# Strauss-Howe generational theory



## sweetrice (Jun 21, 2019)

If you've heard of it, which turning would we be in? 
Which turning would you ascribe the more recent generations to?


----------



## 408610 (Oct 3, 2016)

I think it is Gen Z.


----------



## xraydav (Jan 3, 2013)

I don’t know about you, but I think this describes Generation Z perfectly 



> Artist (Adaptive) generations enter childhood after an Unraveling, during a Crisis, a time when great dangers cut down social and political complexity in favor of public consensus, aggressive institutions, and an ethic of personal sacrifice. Artists grow up overprotected by adults preoccupied with the Crisis, come of age as the socialized and conformist young adults of a post-Crisis world, break out as process-oriented midlife leaders during an Awakening, and age into thoughtful post-Awakening elders.


The crises are either the global financial crises, global terrorism, climate change and 9/11. 

It makes sense that Generation Z grew up with paranoia, even the expansiveness of digital networking, has led to a form of crises, since populations of kids are too addicted to online media. 

A lot of people like me listened to revival punk music such as nu metal like Slipknot and other heavy metal or screaming vocalists. It set us apart, however it’s revival of 70s music because most of the acts were trying to bring back values from their childhood such as the punk music they grew up listening to.

It makes sense we would become socialised and conformist now with the Internet and being surrounded by the expectations of the world 24/7, but yeah we will become wise adults because we lived through the crises. 

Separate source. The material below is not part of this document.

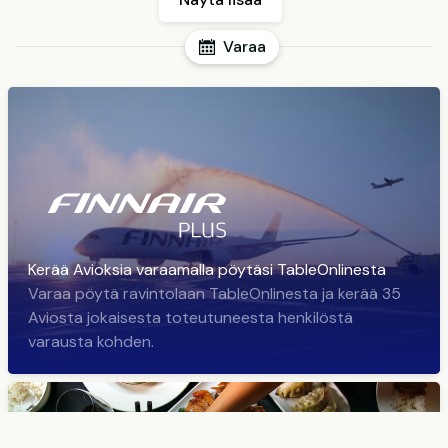
Varaa
Kerää Avioksia varaamalla pöytäsi TableOnlinesta
Varaa pöytä ravintolaan TableOnlinesta ja kerää 35
Aviosta jokaisesta toteutuneesta henkilöstä
varausta kohden.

Judging from this theory, Generation Z is equivalent to the Silent Generation, so I guess we might be expecting another Elvis Presley, or an entirely outerspace version and new form of music. We just haven’t witnessed them yet, because they’re still in their early 20s, and we would expect culture to change toward the peak of Generation Z in another 6-7 years or so.


----------



## talkingenerations (Jul 24, 2020)

Under this theory, we are currently in a Crisis. Gen Z is also called the Homeland Generation, is under Artist/Adaptive birth years are 2005 - present.


----------



## talkingenerations (Jul 24, 2020)

Birth years are different than many other sources


----------



## Spacenik (Sep 23, 2020)

It's pseudoscientific cyclical theory according to which history repeats every 80 years, and leadership styles depend on date of birth. I don't see the leadership styles of GW Bush, Bill Clinton and Donald Trump as particularly similar, despite the three being born in the same year. Rather, Bush was more like Ronald Reagan, who was born over 30 years earlier.

For an in-depth analysis, read this:




__





William Strauss and Neil Howe


William Strauss (1947-2007) and Neil Howe (1951-) think society turns on a repeating set of four circa 20-year stages in an approximately 80-year cycle and they try to predict the future based on this.




rationalwiki.org





The most important argument to debunk it: if there is one crisis every 80 years, why didn't WW2 wait until 1997?


----------